Data Use and Ownership
Preventing big techs’ abuse of data, both in terms of anticompetitivity and consumer protection requires reforms around data ownership, use, and sharing. Traditionally, the ownership of data is not clearly assigned, and so it is de-facto owned by the big techs that gather it. Assigning data rights instead to customers can go some way toward this, as it would allow customers to move their data between service providers, eliminating the data monopolies. This can be combined with limitations on the use and sharing of data, to protect the privacy of customers, and prevent data use running counter to policy goals.
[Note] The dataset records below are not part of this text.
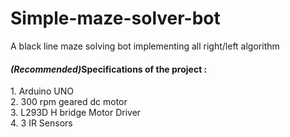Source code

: # Simple-maze-solver-bot
A black line maze solving bot implementing all right/left algorithm
<h4><b><i>(Recommended)</i>Specifications of the project : </b></h4>
1. Arduino UNO<br />
2. 300 rpm geared dc motor<br />
3. L293D H bridge Motor Driver<br />
4. 3 IR Sensors
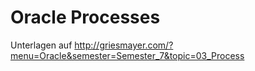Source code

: # Oracle Processes

Unterlagen auf http://griesmayer.com/?menu=Oracle&semester=Semester_7&topic=03_Process
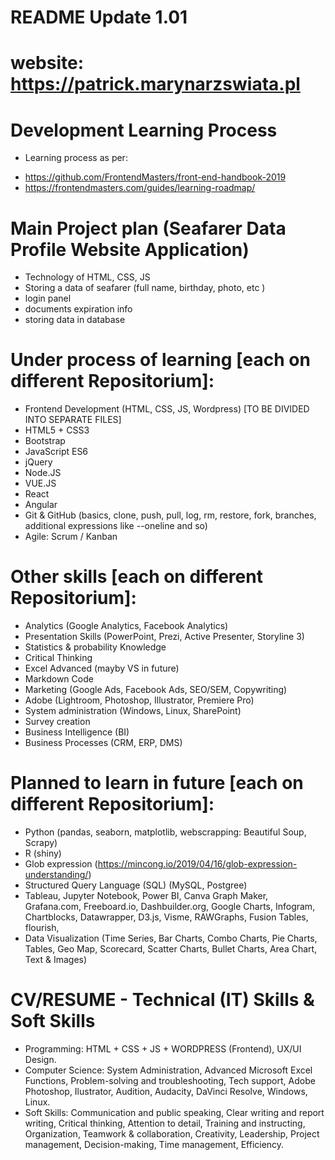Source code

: # README Update 1.01

# website: https://patrick.marynarzswiata.pl

# Development Learning Process

- Learning process as per:

* https://github.com/FrontendMasters/front-end-handbook-2019
* https://frontendmasters.com/guides/learning-roadmap/

# Main Project plan (Seafarer Data Profile Website Application)

- Technology of HTML, CSS, JS
- Storing a data of seafarer (full name, birthday, photo, etc )
- login panel
- documents expiration info
- storing data in database

# Under process of learning [each on different Repositorium]:

- Frontend Development (HTML, CSS, JS, Wordpress) [TO BE DIVIDED INTO SEPARATE FILES]
- HTML5 + CSS3
- Bootstrap
- JavaScript ES6
- jQuery
- Node.JS
- VUE.JS
- React
- Angular
- Git & GitHub (basics, clone, push, pull, log, rm, restore, fork, branches, additional expressions like --oneline and so)
- Agile: Scrum / Kanban

# Other skills [each on different Repositorium]:

- Analytics (Google Analytics, Facebook Analytics)
- Presentation Skills (PowerPoint, Prezi, Active Presenter, Storyline 3)
- Statistics & probability Knowledge
- Critical Thinking
- Excel Advanced (mayby VS in future)
- Markdown Code
- Marketing (Google Ads, Facebook Ads, SEO/SEM, Copywriting)
- Adobe (Lightroom, Photoshop, Illustrator, Premiere Pro)
- System administration (Windows, Linux, SharePoint)
- Survey creation
- Business Intelligence (BI)
- Business Processes (CRM, ERP, DMS)

# Planned to learn in future [each on different Repositorium]:

- Python (pandas, seaborn, matplotlib, webscrapping: Beautiful Soup, Scrapy)
- R (shiny)
- Glob expression (https://mincong.io/2019/04/16/glob-expression-understanding/)
- Structured Query Language (SQL) (MySQL, Postgree)
- Tableau, Jupyter Notebook, Power BI, Canva Graph Maker, Grafana.com, Freeboard.io, Dashbuilder.org, Google Charts, Infogram, Chartblocks, Datawrapper, D3.js, Visme, RAWGraphs, Fusion Tables, flourish,
- Data Visualization (Time Series, Bar Charts, Combo Charts, Pie Charts, Tables, Geo Map, Scorecard, Scatter Charts, Bullet Charts, Area Chart, Text & Images)

# CV/RESUME - Technical (IT) Skills & Soft Skills

- Programming: HTML + CSS + JS + WORDPRESS (Frontend), UX/UI Design.
- Computer Science: System Administration, Advanced Microsoft Excel Functions, Problem-solving and troubleshooting, Tech support, Adobe Photoshop, Ilustrator, Audition, Audacity, DaVinci Resolve, Windows, Linux.
- Soft Skills: Communication and public speaking, Clear writing and report writing, Critical thinking, Attention to detail, Training and instructing, Organization, Teamwork & collaboration, Creativity, Leadership, Project management, Decision-making, Time management, Efficiency.
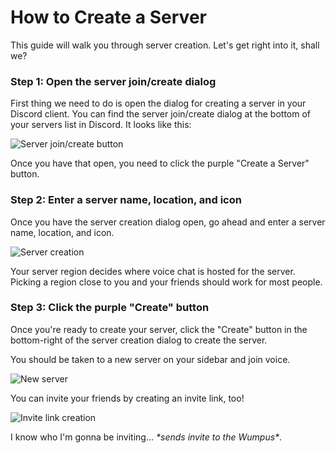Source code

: # How to Create a Server
This guide will walk you through server creation. Let's get right into it, shall we?

### Step 1: Open the server join/create dialog
First thing we need to do is open the dialog for creating a server in your Discord client.
You can find the server join/create dialog at the bottom of your servers list in Discord. It looks like this:

![Server join/create button](http://i.imgur.com/X4n4Ztp.png)

Once you have that open, you need to click the purple "Create a Server" button.

### Step 2: Enter a server name, location, and icon
Once you have the server creation dialog open, go ahead and enter a server name, location, and icon.

![Server creation](http://i.imgur.com/NaxEw76.png)

Your server region decides where voice chat is hosted for the server.
Picking a region close to you and your friends should work for most people.

### Step 3: Click the purple "Create" button
Once you're ready to create your server, click the "Create" button in the bottom-right of the server creation dialog to create the server.

You should be taken to a new server on your sidebar and join voice.

![New server](http://i.imgur.com/P4GGR94.png)

You can invite your friends by creating an invite link, too!

![Invite link creation](http://i.imgur.com/MGMWOPt.png)

I know who I'm gonna be inviting... <em>\*sends invite to the Wumpus\*</em>.
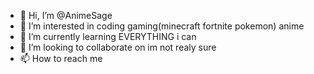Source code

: - 👋 Hi, I’m @AnimeSage
- 👀 I’m interested in coding gaming(minecraft fortnite pokemon) anime
- 🌱 I’m currently learning EVERYTHING i can
- 💞️ I’m looking to collaborate on im not realy sure
- 📫 How to reach me 

<!---
AnimeSage/AnimeSage is a ✨ special ✨ repository because its `README.md` (this file) appears on your GitHub profile.
You can click the Preview link to take a look at your changes.
--->
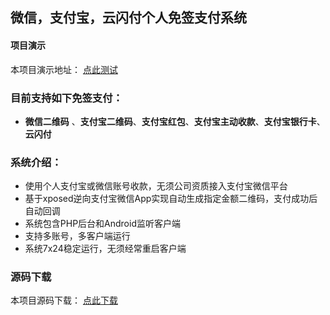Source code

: ## 微信，支付宝，云闪付个人免签支付系统

#### 项目演示

本项目演示地址： [点此测试](https://sspay.goodqp.com/)

### 目前支持如下免签支付：  
 - **微信二维码** 、**支付宝二维码**、**支付宝红包**、**支付宝主动收款**、**支付宝银行卡**、**云闪付**

### 系统介绍：
- 使用个人支付宝或微信账号收款，无须公司资质接入支付宝微信平台
- 基于xposed逆向支付宝微信App实现自动生成指定金额二维码，支付成功后自动回调
- 系统包含PHP后台和Android监听客户端
- 支持多账号，多客户端运行
- 系统7x24稳定运行，无须经常重启客户端

### 源码下载
 
本项目源码下载： [点此下载](https://sspay.goodqp.com/)


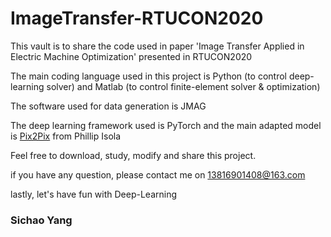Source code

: # ImageTransfer-RTUCON2020

This vault is to share the code used in paper 'Image Transfer Applied in Electric Machine Optimization' presented in RTUCON2020

The main coding language used in this project is Python (to control deep-learning solver) and Matlab (to control finite-element solver & optimization)

The software used for data generation is JMAG

The deep learning framework used is PyTorch and the main adapted model is [Pix2Pix](https://phillipi.github.io/pix2pix/) from Phillip Isola

Feel free to download, study, modify and share this project.

if you have any question, please contact me on 13816901408@163.com

lastly, let's have fun with Deep-Learning 

### Sichao Yang

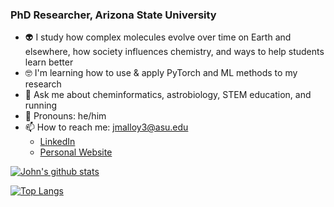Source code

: ### PhD Researcher, Arizona State University

- 👽 I study how complex molecules evolve over time on Earth and elsewhere, how society influences chemistry, and ways to help students learn better 
- 🤓 I'm learning how to use & apply PyTorch and ML methods to my research
- 💬 Ask me about cheminformatics, astrobiology, STEM education, and running
- :blue_heart: Pronouns: he/him
- 📫 How to reach me: jmalloy3@asu.edu
  - [LinkedIn](https://www.linkedin.com/in/john-malloy-a72a519a/)
  - [Personal Website](https://john-malloy.jimdosite.com/)
 
[![John's github stats](https://github-readme-stats.vercel.app/api?username=jfmalloy1&count_private=true&show_icons=true&theme=radical&hide_rank=false)](https://github.com/anuraghazra/github-readme-stats)

[![Top Langs](https://github-readme-stats.vercel.app/api/top-langs/?username=jfmalloy1?hide=jupyternotebook)](https://github.com/anuraghazra/github-readme-stats)
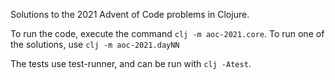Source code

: Solutions to the 2021 Advent of Code problems in Clojure.


To run the code, execute the command `clj -m aoc-2021.core`. 
To run one of the solutions, use `clj -m aoc-2021.dayNN`

The tests use test-runner, and can be run with `clj -Atest`.
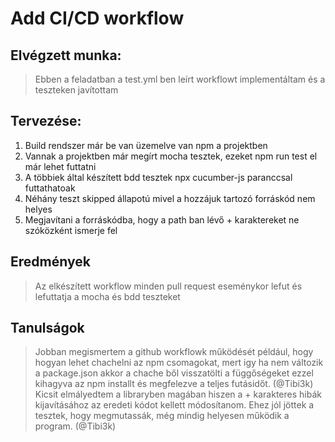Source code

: # Add CI/CD workflow

## Elvégzett munka:
> Ebben a feladatban a test.yml ben leírt workflowt implementáltam és a teszteken javítottam

## Tervezése:
1. Build rendszer már be van üzemelve van npm a projektben
2. Vannak a projektben már megírt mocha tesztek, ezeket npm run test el már lehet futtatni
3. A többiek által készített bdd tesztek npx cucumber-js paranccsal futtathatoak
4. Néhány teszt skipped állapotú mivel a hozzájuk tartozó forráskód nem helyes
5. Megjavítani a forráskódba, hogy a path ban lévő + karaktereket ne szóközként ismerje fel

## Eredmények
> Az elkészített workflow minden pull request eseménykor lefut és lefuttatja a mocha és bdd teszteket

## Tanulságok
> Jobban megismertem a github workflowk működését például, hogy hogyan lehet chachelni az npm csomagokat, mert igy ha nem változik a package.json akkor
    a chache ből visszatölti a függőségeket ezzel kihagyva az npm installt és megfelezve a teljes futásidőt. (@Tibi3k)
> Kicsit elmályedtem a libraryben magában hiszen a + karakteres hibák kijavításához az eredeti kódot kellett módosítanom. Ehez jól jöttek a tesztek, hogy 
    megmutassák, még mindig helyesen működik a program. (@Tibi3k)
The new interplays brought about around data use and market entry can be modeled and displayed on a regulatory compass [Fig. 1], where the north-south axis represents the promotion/restriction of market entry, and the east-west axis represents limiting the use of data versus endowing data property rights to customers. It is worth noting that policy choices on opposite sides of the compass are not necessarily mutually exclusive. For example, the Indian Unified Payments Interface and the Indian e-commerce law work in tandem, and two aspects of one piece of legislation can be seen on opposite sides of the compass in the case of the GDPR.
Call for Coordination
The report ends by highlighting the importance of coordination between policymakers, both on a global level, and among different authorities within the same jurisdiction, to prevent differences in focus leading to conflicting actions. This becomes more crucial as financial services offered by these players expand cross borders and regulatory frameworks.
“The objective is to ensure that one can reap the potentially large benefits that such technological innovations can bring about while managing the potential risks.”
– The Year in Review: Policy Considerations, Annual Economic Report 2019: Editorial, Bank of International Settlements
In summary, the Bank for International Settlements sees big techs’ entry into finance as a promising potential source of efficiency gains and improvements to financial inclusion, but this is coupled with a warning of the risks of data-abuse and anticompetitivity that might be posed in tandem. The promise is seen in big techs’ abilities to leverage their existing data and network externalities, but this is also seen as the potential source of abuse.
To manage this, the BIS recommends carefully considered policy around market entry for big techs, and use and ownership of data, with attention paid to the differences between big techs and traditional financial institutions, they end by underlining the importance of policy coordination in this area, both on a global level, and between different authorities in the same jurisdiction. In doing so, a level playing field can be created where the innovations of smaller players can still have an impact.